Note that there’s nothing legally preventing someone in Greece from packing up their things and moving to Germany to find a job. The Eurozone made sure it had full labor mobility when it was created, for exactly this reason. But realistically, there’s a big difference between moving from Greece to Germany and moving from Michigan to Texas. There are many reasons for this, but the most basic and important one is that most Greek people just don’t speak German. This is a major issue for currency unions: A country under stress and in a deep recession (eg. Greece) can’t stimulate itself via devaluation or monetary expansion, and its citizens can’t move to where the jobs are because of language and cultural differences. You can have labor mobility on the books, but not in real life.

To me, this dilemma (currency unions not working properly because people can’t understand each other’s languages), provides a new economic implication for Baha’u’llah’s call for a universal auxiliary language (to be taught in schools as secondary to our native languages). Consider Baha’u’llah’s own words on this subject (emphasis below is from me):

The day is approaching when all the peoples of the world will have adopted one universal language and one common script. When this is achieved, to whatsoever city a man may journey, it shall be as if he were entering his own home. These things are obligatory and absolutely essential. It is incumbent upon every man of insight and understanding to strive to translate that which hath been written into reality and action. (Proclamation of Baha’u’llah, p. 115).

This is a great example, in my view, of a Baha’i teaching which is hardly ever associated with economics, but which if applied would have very tangible economic benefits.
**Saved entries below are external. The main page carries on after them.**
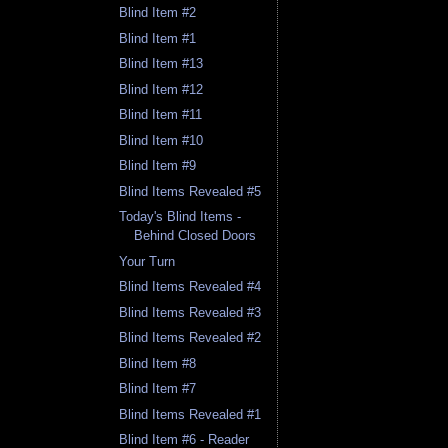
Blind Item #2
Blind Item #1
Blind Item #13
Blind Item #12
Blind Item #11
Blind Item #10
Blind Item #9
Blind Items Revealed #5
Today's Blind Items -
Behind Closed Doors
Your Turn
Blind Items Revealed #4
Blind Items Revealed #3
Blind Items Revealed #2
Blind Item #8
Blind Item #7
Blind Items Revealed #1
Blind Item #6 - Reader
A universal auxiliary language would effectively lower all sorts of cross-border costs, including the cost of living and working in another country. Just imagine a world where no matter where you move, you can communicate with the locals and actually feel at home.  That would be huge for someone living in a multi-language currency union and who has just lot his/her job. But it would also huge for someone living in a country with its own currency and monetary policy, but where the economy happens to be broken (plenty of developing countries fit this description at present). It’s not a cure-all for the world’s economic problems, but it’s one more piece of the puzzle in terms of how a genuine, deep sense of unity among human beings can help achieve better outcomes.


3 thoughts on “What does a universal language have to do with sovereign debt crises?

  1. One currency, 27 country and 23 languages? It’s like wagging the the dog. Still I admire it. Just go back 65 years and see how far they have com. I hope it works.


  2. A thoughtful look at the effect of language on the advancing the well being of humanity. In addition to language, their is the effect of attachment to the well being of an individual state over the well being of the Euro zone over all. Clearly the adoption of a single currency is not sufficient to create a unified economy or to relieve the imbalance in the various states. Without the creation of an European identity it is not possible to do more then to remove the inefficiencies of multiple currencies.